The first generation of western Tibetan ‘Buddhists’ of the late Chogyam Trungpa’s Shambhala Vajradhatu organization has now spent forty years or more—their youth, middle age, and elder adult lives—prostrating, worshiping and sitting at the feet of Tibetan gurus, their lamas; obeying their every wish as a command.

Their children, the second generation born into this group—the dharma brats—are now middle-aged and soaked in the “my-guru-isperfect” meme since toddlerhood. They are also the most activist and fervent in attempting to create Trungpa’s Enlightened World Buddhocracy.

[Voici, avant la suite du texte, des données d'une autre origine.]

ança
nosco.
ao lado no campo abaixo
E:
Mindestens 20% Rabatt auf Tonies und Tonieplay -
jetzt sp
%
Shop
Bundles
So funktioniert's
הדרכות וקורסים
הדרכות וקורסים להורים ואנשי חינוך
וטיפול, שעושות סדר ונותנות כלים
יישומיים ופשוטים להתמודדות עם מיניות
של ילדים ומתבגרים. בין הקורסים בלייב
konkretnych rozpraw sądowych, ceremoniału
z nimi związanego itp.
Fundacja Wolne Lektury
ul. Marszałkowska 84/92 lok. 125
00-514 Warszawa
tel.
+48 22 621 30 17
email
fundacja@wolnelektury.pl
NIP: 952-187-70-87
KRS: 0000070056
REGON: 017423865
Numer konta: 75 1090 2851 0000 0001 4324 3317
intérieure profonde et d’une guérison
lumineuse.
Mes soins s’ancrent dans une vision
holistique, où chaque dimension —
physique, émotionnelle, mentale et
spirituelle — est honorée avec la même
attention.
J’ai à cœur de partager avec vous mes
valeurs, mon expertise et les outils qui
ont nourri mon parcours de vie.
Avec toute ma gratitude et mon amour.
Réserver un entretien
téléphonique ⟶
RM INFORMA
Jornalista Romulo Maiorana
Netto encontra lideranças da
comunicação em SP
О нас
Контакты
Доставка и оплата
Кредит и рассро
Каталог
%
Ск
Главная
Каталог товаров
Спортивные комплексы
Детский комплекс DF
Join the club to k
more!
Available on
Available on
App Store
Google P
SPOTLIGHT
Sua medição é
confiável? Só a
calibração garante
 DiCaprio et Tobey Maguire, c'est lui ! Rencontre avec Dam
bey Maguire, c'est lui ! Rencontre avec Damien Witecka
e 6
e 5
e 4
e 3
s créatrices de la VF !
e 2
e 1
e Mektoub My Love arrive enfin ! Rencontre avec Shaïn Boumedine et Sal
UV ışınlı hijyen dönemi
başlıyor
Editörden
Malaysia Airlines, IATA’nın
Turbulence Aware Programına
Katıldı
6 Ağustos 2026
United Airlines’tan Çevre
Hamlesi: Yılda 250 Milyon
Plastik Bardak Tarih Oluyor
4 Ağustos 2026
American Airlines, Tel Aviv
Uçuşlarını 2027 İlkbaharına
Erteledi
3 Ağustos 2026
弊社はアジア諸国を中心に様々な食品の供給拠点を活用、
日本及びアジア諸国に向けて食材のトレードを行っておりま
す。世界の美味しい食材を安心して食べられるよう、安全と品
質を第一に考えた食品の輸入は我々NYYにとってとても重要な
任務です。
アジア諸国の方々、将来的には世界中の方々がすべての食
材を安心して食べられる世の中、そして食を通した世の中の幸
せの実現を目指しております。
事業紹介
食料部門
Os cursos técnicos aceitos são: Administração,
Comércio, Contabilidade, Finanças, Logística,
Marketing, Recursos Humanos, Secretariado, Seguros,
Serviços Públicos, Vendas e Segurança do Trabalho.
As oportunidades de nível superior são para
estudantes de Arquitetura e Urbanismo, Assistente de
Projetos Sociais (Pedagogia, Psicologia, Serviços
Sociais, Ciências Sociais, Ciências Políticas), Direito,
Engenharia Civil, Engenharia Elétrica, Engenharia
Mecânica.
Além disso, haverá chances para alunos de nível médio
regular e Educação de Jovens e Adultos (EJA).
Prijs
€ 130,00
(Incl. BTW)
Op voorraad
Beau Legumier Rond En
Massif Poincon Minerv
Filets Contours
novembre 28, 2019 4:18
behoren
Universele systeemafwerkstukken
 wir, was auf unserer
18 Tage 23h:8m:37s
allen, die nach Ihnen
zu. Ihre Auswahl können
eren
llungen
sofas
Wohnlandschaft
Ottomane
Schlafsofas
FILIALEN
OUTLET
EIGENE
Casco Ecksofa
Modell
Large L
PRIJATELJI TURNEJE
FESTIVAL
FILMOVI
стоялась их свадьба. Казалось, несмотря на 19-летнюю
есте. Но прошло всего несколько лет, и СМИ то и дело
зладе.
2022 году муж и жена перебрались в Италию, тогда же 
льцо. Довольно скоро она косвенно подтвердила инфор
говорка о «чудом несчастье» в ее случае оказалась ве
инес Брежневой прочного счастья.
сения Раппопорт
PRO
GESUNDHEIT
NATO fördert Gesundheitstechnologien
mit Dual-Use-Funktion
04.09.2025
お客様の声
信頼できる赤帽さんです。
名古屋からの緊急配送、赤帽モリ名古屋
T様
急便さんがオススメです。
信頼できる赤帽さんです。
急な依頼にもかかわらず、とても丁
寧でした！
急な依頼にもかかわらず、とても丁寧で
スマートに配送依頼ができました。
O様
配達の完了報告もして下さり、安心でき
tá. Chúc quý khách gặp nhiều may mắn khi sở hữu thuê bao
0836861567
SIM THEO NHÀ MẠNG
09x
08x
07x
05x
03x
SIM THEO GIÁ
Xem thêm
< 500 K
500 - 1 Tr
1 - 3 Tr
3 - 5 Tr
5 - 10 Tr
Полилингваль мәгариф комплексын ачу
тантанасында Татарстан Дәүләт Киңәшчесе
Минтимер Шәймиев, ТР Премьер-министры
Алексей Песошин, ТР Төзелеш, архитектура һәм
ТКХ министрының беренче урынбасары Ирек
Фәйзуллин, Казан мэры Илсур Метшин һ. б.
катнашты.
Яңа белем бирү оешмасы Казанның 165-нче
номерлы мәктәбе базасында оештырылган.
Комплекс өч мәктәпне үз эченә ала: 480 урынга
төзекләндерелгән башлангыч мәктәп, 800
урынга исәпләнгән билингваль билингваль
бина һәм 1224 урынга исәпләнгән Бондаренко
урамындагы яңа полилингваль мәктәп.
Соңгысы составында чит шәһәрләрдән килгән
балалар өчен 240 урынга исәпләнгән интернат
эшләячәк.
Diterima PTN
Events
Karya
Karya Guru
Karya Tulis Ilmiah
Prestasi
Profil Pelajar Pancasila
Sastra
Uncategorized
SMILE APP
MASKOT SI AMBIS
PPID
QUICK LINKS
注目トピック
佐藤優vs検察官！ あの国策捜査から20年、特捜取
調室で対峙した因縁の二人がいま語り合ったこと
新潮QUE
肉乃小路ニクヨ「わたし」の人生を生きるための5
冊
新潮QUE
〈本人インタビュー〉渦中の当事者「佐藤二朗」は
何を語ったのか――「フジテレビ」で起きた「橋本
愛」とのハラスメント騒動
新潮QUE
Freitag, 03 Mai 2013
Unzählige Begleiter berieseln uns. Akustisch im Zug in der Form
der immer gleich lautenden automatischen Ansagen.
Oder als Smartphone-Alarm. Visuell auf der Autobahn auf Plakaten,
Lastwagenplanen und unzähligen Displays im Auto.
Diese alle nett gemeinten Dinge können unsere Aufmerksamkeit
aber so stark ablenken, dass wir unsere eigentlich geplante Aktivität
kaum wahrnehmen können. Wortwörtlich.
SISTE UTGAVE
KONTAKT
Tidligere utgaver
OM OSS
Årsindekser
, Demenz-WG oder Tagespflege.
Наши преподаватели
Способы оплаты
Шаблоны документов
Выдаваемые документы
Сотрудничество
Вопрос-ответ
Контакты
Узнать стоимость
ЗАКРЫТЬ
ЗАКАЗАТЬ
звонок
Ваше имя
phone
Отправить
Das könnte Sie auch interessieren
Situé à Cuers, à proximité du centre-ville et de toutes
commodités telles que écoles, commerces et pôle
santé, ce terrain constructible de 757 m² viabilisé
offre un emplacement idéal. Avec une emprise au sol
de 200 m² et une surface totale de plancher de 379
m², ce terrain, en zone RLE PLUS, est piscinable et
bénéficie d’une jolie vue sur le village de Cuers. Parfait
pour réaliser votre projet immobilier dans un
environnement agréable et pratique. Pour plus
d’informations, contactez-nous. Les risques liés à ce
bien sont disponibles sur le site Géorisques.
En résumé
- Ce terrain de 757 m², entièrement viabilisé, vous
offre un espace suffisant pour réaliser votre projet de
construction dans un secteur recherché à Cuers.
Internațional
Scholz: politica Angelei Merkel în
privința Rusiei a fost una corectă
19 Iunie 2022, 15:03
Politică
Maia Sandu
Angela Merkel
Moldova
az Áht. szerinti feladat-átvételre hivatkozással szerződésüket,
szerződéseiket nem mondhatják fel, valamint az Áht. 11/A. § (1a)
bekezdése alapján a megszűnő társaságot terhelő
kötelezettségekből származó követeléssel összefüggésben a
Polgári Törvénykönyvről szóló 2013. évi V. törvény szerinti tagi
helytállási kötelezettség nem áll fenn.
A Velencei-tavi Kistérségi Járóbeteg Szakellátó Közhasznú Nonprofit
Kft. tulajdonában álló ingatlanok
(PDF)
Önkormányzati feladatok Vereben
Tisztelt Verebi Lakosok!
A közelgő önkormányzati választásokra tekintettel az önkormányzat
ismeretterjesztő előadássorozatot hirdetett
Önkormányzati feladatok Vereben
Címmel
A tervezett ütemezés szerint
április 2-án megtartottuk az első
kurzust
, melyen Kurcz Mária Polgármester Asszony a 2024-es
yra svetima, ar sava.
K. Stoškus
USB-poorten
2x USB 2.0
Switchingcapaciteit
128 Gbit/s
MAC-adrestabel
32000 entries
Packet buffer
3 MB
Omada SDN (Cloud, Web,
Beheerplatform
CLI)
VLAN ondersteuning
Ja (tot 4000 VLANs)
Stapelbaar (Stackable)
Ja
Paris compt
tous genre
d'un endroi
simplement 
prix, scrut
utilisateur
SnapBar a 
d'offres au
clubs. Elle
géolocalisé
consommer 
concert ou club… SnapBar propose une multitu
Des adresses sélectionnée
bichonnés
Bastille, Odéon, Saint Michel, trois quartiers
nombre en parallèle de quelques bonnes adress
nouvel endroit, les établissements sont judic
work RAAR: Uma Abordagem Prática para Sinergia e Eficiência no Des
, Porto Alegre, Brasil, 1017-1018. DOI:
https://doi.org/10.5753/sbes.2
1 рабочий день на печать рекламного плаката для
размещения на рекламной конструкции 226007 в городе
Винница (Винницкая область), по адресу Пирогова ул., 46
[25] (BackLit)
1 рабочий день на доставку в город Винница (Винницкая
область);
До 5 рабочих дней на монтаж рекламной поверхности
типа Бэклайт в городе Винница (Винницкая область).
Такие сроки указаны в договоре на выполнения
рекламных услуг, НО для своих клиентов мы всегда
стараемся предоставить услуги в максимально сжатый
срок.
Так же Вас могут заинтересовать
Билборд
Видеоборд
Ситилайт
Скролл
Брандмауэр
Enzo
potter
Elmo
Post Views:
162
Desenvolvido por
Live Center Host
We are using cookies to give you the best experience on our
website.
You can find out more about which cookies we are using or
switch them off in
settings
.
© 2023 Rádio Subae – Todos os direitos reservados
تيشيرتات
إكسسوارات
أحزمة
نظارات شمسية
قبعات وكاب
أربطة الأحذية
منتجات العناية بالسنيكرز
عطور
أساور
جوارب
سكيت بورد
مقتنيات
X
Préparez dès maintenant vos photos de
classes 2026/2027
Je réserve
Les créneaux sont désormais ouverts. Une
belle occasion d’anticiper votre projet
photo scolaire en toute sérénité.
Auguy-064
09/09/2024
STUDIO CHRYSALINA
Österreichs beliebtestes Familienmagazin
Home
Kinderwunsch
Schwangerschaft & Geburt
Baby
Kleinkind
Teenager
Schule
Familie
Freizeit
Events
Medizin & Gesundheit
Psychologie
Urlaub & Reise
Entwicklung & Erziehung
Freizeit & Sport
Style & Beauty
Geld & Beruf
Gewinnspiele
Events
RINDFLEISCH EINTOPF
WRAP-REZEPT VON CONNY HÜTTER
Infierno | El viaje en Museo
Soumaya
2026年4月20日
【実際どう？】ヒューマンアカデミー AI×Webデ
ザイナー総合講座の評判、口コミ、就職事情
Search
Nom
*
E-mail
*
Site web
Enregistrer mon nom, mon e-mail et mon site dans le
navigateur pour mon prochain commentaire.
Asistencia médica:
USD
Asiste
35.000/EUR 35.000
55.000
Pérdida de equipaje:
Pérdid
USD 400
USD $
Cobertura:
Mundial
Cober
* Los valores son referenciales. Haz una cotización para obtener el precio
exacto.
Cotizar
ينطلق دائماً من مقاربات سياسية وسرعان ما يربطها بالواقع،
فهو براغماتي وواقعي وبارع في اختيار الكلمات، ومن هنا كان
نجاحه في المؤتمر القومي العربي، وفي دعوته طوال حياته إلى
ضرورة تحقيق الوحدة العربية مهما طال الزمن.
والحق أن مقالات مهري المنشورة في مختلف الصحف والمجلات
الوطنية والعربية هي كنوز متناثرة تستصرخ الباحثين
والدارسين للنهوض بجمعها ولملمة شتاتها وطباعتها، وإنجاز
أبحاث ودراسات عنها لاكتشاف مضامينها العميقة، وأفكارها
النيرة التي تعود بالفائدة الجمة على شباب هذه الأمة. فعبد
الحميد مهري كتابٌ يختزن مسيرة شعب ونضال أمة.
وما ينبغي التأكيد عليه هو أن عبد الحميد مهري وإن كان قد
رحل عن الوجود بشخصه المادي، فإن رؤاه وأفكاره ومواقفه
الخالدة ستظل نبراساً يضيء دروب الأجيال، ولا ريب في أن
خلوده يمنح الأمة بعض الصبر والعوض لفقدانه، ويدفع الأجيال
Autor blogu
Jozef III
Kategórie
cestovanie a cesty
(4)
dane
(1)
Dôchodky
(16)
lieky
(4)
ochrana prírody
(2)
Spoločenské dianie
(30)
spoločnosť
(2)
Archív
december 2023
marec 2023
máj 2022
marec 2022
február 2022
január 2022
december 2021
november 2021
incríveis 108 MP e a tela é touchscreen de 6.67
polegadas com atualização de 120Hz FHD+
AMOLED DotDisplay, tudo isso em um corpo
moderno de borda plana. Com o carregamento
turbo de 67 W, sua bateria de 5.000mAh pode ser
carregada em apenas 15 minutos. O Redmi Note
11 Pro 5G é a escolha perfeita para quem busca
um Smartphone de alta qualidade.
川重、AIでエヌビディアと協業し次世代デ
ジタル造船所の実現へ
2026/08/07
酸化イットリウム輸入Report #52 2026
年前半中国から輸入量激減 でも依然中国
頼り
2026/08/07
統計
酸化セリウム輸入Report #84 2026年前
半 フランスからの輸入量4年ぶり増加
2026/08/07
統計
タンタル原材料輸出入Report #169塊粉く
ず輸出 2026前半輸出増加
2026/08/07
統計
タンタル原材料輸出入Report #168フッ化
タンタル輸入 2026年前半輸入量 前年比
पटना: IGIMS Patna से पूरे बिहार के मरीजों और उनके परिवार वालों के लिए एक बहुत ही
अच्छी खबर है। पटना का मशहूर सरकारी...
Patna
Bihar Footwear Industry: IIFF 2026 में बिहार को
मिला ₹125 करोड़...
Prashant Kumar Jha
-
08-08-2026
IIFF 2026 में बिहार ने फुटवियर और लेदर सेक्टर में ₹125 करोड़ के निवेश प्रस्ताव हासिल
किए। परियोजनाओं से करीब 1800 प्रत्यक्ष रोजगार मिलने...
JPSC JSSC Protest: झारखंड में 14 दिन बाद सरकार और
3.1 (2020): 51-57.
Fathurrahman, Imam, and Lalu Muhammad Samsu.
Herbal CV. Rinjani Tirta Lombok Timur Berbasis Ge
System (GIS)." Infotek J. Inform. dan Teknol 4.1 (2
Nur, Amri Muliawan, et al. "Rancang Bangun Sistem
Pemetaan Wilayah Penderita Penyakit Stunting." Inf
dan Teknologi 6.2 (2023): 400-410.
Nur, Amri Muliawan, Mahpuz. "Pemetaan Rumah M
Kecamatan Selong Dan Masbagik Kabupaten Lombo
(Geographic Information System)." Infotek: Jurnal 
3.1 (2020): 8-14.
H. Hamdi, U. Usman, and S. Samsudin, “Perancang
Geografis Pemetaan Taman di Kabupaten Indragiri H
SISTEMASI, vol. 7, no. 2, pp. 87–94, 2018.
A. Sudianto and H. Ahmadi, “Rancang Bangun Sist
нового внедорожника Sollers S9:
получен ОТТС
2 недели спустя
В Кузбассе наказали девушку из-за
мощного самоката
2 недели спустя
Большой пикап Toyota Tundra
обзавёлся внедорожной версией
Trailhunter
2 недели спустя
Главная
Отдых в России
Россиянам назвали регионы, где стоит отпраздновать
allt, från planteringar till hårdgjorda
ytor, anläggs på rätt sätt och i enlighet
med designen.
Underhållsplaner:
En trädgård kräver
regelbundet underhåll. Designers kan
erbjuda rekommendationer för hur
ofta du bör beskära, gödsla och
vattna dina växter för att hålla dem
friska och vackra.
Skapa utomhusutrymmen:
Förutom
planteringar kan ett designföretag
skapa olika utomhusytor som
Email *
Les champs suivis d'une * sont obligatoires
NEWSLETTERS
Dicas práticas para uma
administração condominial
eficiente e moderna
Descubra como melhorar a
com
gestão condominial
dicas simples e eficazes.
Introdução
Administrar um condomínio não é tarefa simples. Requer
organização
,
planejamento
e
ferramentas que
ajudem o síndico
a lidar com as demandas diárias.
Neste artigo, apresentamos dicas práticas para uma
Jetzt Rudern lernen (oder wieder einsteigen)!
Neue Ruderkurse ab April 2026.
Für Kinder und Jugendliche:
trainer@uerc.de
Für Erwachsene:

Unlike their parents, they have known little else than this script and narrative of guru-worship in their androcentric world that includes the acceptance of sexual exploitation by their lamas and the lamas’ western inner circle. Sexual exploitation of young females, and sometimes young men, become as completely normal in their groups as that of a fundamentalist Christian’s polygamous cult, where the religious leaders also keep harems of western women and girls, but, unlike the lamas, these Christian sexual abuse leaders are jailed.588 The dharma brats can say “no” to the sexual abuse, and probably a considerable number do, but that doesn’t stop them from enabling it, and obeying their lamas in all other things; including taking vows to keep their gurus’ sexual abuses a secret. Their teeth have been cut on the philosophy of the “world is just an illusion” and the “no right-no wrong” view of Tantra. So, while they might believe they are “feminists” and promoters of gender-equality in the outside world, inside their sanghas they have been taught to ignore and reframe egregiously misogynistic behavior by their Tibetan lamas and some of the western male adults around them, seeing these behaviors as normal. Since they have been taught to see the lamas as perfect beings their whole lives—their perfect “living Buddhas” –who can do no wrong, they now believe these actions are indeed ‘blessings’ and not sexual abuse and exploitation."